_Directions for this task_
The result should be every line that contains the word "Example", taken from the material.

_Provided records_
______
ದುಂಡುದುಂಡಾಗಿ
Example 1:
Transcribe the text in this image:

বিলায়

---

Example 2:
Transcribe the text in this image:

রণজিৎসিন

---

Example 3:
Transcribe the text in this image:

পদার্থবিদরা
______
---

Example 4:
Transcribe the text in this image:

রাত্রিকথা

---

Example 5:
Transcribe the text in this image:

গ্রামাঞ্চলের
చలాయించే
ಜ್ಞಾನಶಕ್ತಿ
______
_Exercise response_
Example 1:
Example 2:
Example 3:
Example 4:
Example 5:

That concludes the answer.